Elenco attività »
(a) Nel brano sul distributismo, che cosa sono il comunismo e il capitalismo rispetto alla concentrazione della proprietà?
(b) Prosegui il brano sul distributismo dall'ultima frase riportata.

Brano »
##############################

Nella riduzione semplicistica della lotta politica tra capitalismo e comunismo durante la guerra fredda il distributismo non ha avuto modo di diffondersi ma adesso sta tornando a diffondersi e a fare proseliti proprio grazie alla venuta meno dei due modelli come finta competizione tra due blocchi geopoliticamente antagonisti.
Negli stati uniti è nata recentemente una rivista distributista sul web www.
distributistreview.com e un certo dibattito su questi temi che sta riscuotendo un interesse crescente. Il recentissimo libro di John Medaille “Toward a trulli ree market” propone una reale alternativa “umana” all’attuale sistema sociale e statuale “meccanicistico” funzionale al capitalismo.
Più che una terza via rispetto al comunismo e al capitalismo il distributismo è una via diversa da quella della concentrazione della proprietà di cui comunismo e capitalismo non sono che due versioni non poi così diverse tra di loro, due facce della stessa medaglia.
Io penso che lì’Italia con l’enorme diffusione della casa di proprietà e con l’estrema parcellizzazione delle sue attività produttive sia il Paese che più di ogni altro potrebbe con successo evolversi verso un modello distributista.
Forme cooperative, piccole realtà produttive a conduzione familiare, interi distretti industriali che nel loro insieme si possono assimilare a mega aziende ma che sono però organizzati come cluster di tante piccole unità indipendenti e autonome, sono realtà che già esistono e funzionano egregiamente nel nostro paese. Se solo avessimo una classe politica capace di capire quale grande ricchezza abbiamo in questa struttura produttiva e riuscisse a favorirla e ad incoraggiarla saremmo di gran lunga uno dei paesi più prosperi ed avanzati in assoluto. Credo sia il modello verso cui sia assolutamente necessario andare, anzi dovremmo dire più correttamente verso cui la natura dell’uomo tenderebbe autonomamente una volta sottratta alle tirannie del sistema globalitario della finanza mondiale Anche le grandi aziende tenderanno a riorganizzarsi in questo modo, in unità indipendenti ma coordinate tra di loro.
I giganti capitalistici non funzionano, diventano palloni finanziari senza nessun collegamento con la realtà del lavoro e della produzione, mostruosi sciacalli che imparano ad alimentarsi solo divorando e distruggendo altre realtà. Questo capitalismo moderno è figlio delle scorrerie dei pirati olandesi e inglesi del XVI secolo, campioni del’”iniziativa privata” ma non molto rispettosi della “proprietà privata”.
Così i “trichechi” del capitalismo multinazionale cercano continuamente nuove “ostrichette” da ingannare, nuove vittime della loro voracità, loro li chiamano “nuovi mercati” ma in realtà si tratta di nuove terre da colonizzare, da infettare con il morbo dello schiavismo capitalistico, del proletarismo feudale, della servitù della gleba finanziaria. Nuove culture da annichilire con la loro pubblicità globalizzante e con la loro “pubblicità”, una scuola di menzogne che vuole imporre un mercato delle cose che non servono comprate con i soldi che non si possiedono.

##############################

Dati »
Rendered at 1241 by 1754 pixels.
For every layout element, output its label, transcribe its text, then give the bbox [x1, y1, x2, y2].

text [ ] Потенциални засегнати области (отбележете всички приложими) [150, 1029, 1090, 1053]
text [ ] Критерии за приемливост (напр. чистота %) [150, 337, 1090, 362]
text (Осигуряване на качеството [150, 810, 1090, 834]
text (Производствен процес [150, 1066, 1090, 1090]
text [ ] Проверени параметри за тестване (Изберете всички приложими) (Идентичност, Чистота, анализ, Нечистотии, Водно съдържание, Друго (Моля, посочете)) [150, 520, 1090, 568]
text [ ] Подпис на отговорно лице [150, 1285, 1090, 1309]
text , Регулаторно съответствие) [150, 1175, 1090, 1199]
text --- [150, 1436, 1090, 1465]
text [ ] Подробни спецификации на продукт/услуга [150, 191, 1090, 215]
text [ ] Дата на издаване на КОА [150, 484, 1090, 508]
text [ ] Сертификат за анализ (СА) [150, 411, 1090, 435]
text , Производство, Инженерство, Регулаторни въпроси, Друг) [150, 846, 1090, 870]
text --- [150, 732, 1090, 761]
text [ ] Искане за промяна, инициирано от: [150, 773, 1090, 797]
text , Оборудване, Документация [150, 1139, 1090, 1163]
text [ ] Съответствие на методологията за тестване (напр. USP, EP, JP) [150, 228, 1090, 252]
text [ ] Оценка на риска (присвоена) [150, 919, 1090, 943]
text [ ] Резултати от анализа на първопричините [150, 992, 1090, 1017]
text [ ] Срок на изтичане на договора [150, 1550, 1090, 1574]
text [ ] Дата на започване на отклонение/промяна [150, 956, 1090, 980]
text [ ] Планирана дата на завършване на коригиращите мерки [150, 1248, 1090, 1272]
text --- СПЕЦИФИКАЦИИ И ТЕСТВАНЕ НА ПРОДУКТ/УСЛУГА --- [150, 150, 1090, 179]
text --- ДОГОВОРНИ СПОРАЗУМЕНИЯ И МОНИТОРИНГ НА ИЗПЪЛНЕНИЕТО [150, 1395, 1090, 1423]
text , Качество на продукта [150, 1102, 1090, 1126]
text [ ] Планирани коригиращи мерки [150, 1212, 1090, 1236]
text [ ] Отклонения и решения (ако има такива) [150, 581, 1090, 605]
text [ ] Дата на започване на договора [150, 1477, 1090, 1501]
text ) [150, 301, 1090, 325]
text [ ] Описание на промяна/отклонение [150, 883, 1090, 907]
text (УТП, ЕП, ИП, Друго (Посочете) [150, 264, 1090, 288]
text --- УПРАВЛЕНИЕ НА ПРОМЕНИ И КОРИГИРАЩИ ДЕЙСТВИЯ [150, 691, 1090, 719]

##############################

Risultati »
(a) Sono due versioni non poi così diverse della concentrazione della proprietà, due facce della stessa medaglia.

(b)
Oggi il nuovo orizzonte di questi mostri è “conquistare” interi stati nazionali, stritolandoli nella morsa del debito da loro stessi alimentato, ed esigendolo proprio nel momento di crisi, accerchiandoli con le loro squadracce finanziarie internazionali, per infine sottrarre loro la sovranità nazionale e “sottomettere” intere popolazioni alle loro gabelle, ai loro ingiusti e odiosi tributi.
La speculazione internazionale (i super capitalisti globali, i pronipoti dei pirati per intenderci, quelli che giocano a golf tutto il giorno e allo stesso tempo riscuotono gabelle e corveè dai loro sudditi economici globali) si sono serviti del loro racket internazionale (Banca Mondiale, Banca Centrale Europea, Fondo Monetario Internazionale) per espropriare parte della sovranità nazionale greca e costringere i cittadini greci a diventare loro “servi della gleba”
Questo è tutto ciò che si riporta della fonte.